#### [What you need to do]
Quote the records below verbatim, leaving out the pictures.

*** Opening Recorded data ***

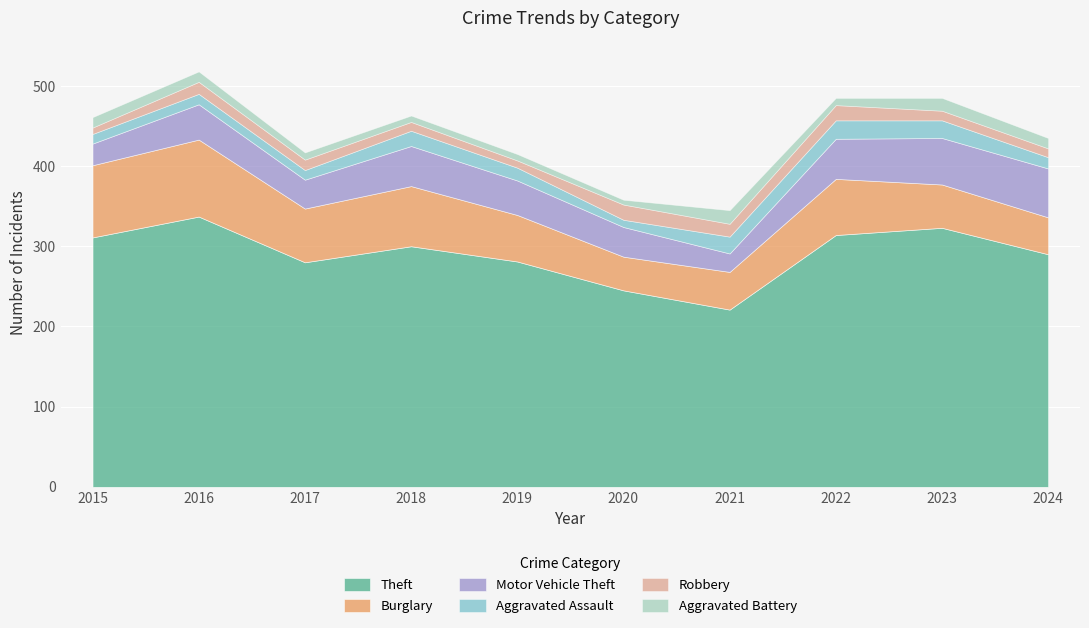

What is the maximum value for Aggravated Battery?

17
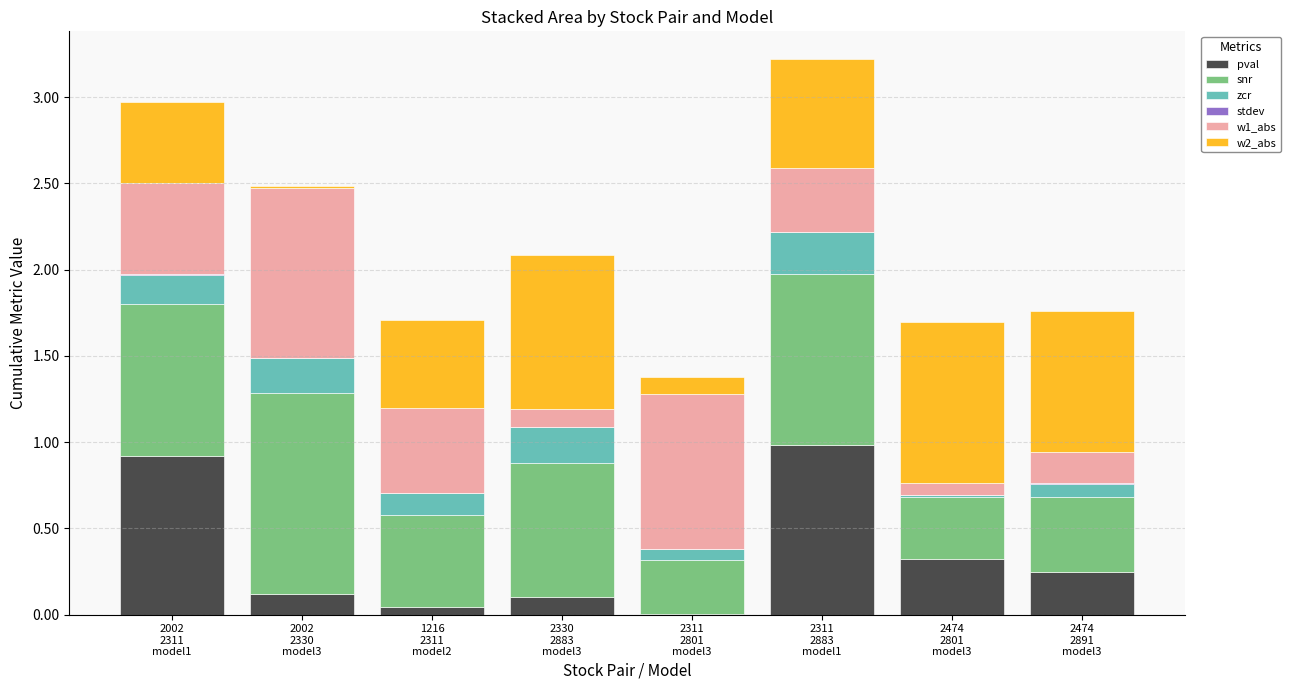

What is the highest value of the pval series?

1.0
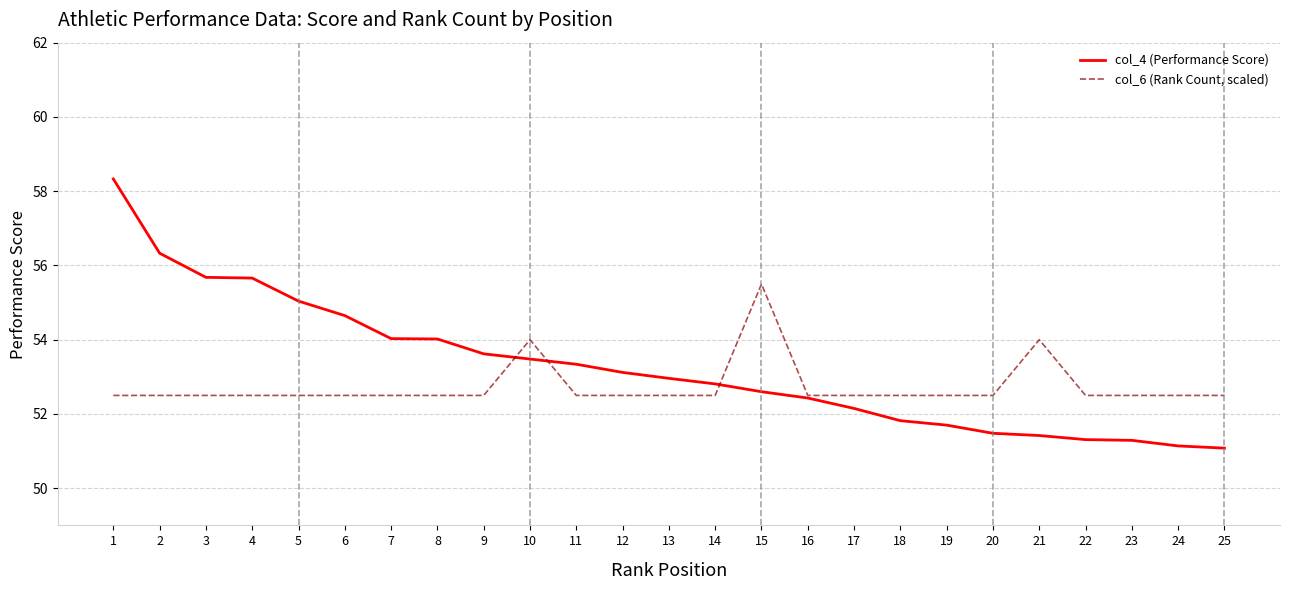

What is the total value across all series at 13?

105.5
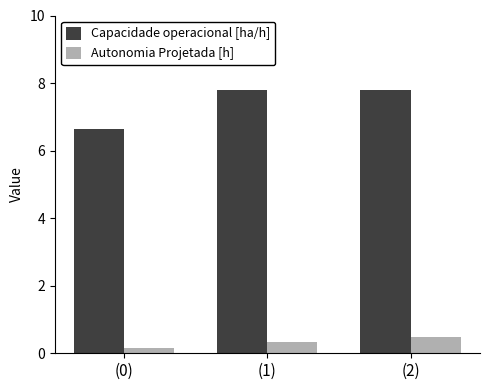

What is the difference between the second highest and minimum values in the Capacidade operacional [ha/h] series?

1.2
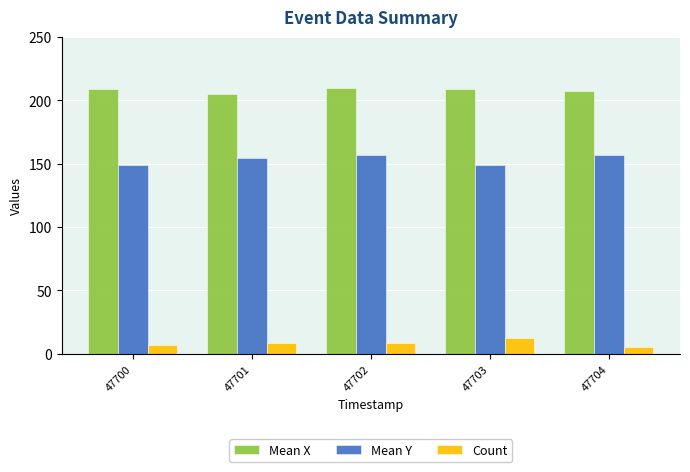

What is the minimum value shown in the chart?

5.0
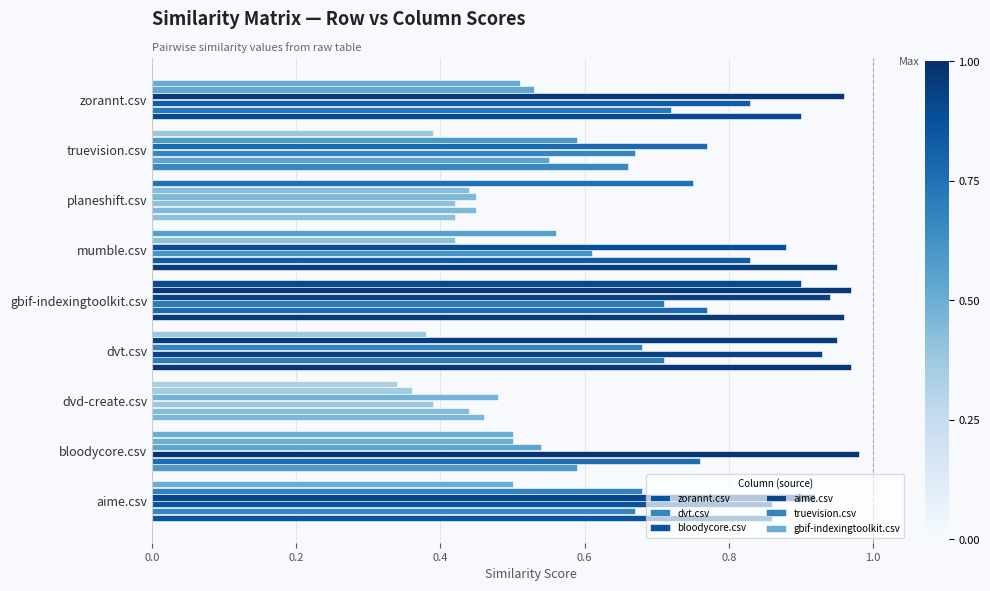

How many series are shown in this chart?

6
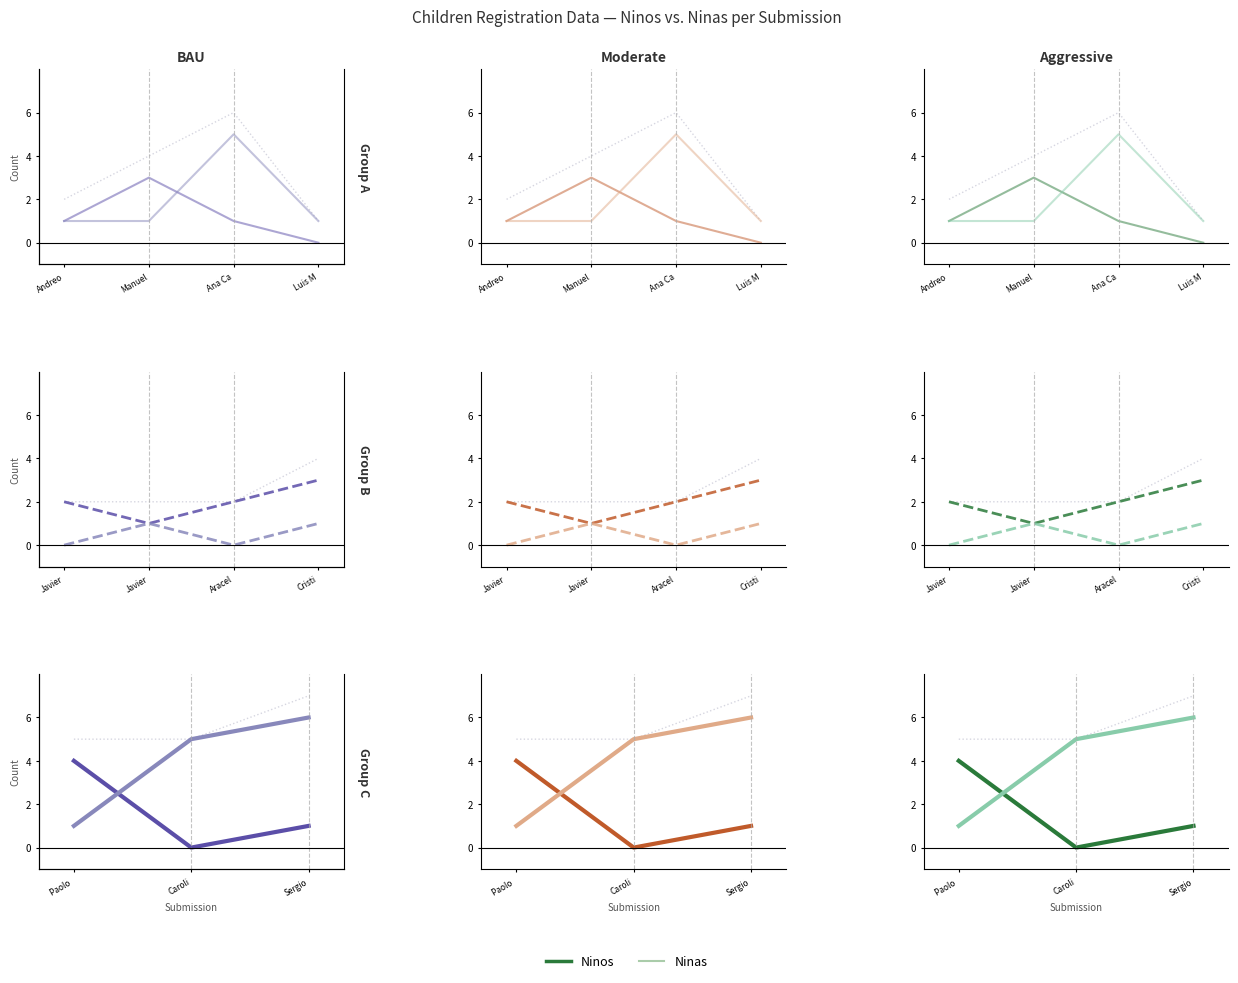

Which label corresponds to the largest value in the chart?

Sergio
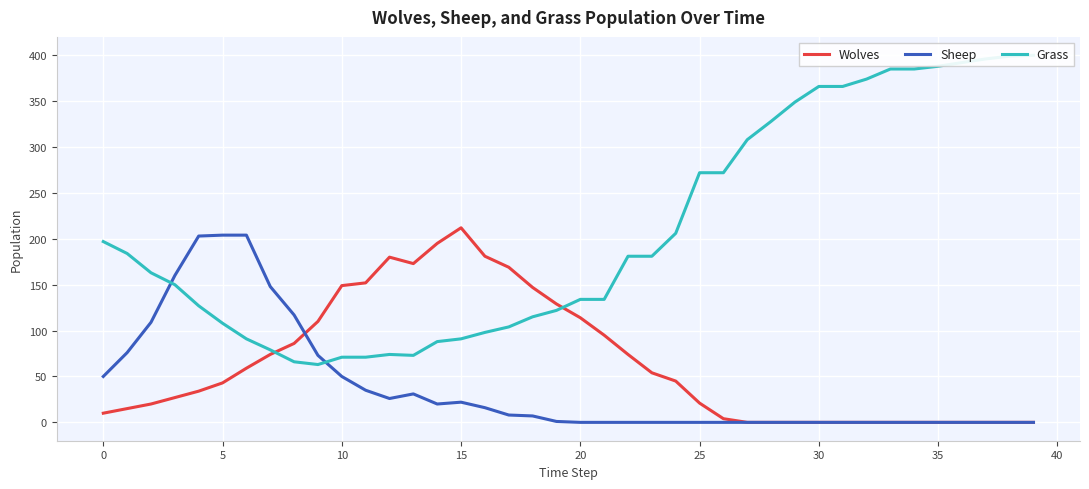

Count the number of data series in this chart.

3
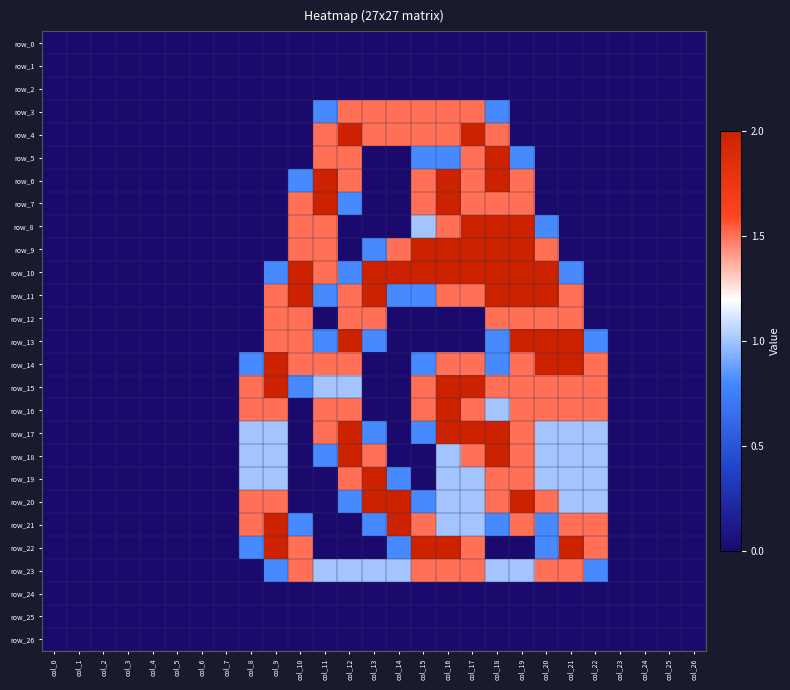

What is the difference between the second highest and second lowest values in the row_15 series?

2.0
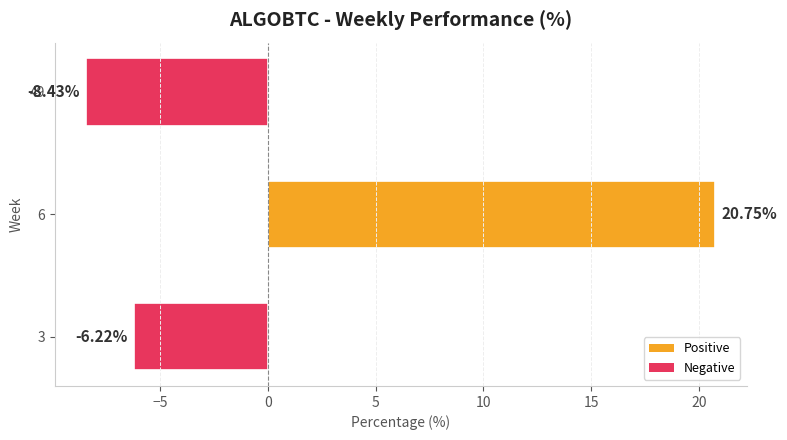

What is the difference between the maximum and minimum values?

29.2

*** Closing Recorded data ***

#### [Written response]
What is the maximum value for Aggravated Battery?

17

What is the highest value of the pval series?

1.0

What is the total value across all series at 13?

105.5

What is the difference between the second highest and minimum values in the Capacidade operacional [ha/h] series?

1.2

What is the minimum value shown in the chart?

5.0

How many series are shown in this chart?

6

Which label corresponds to the largest value in the chart?

Sergio

Count the number of data series in this chart.

3

What is the difference between the second highest and second lowest values in the row_15 series?

2.0

What is the difference between the maximum and minimum values?

29.2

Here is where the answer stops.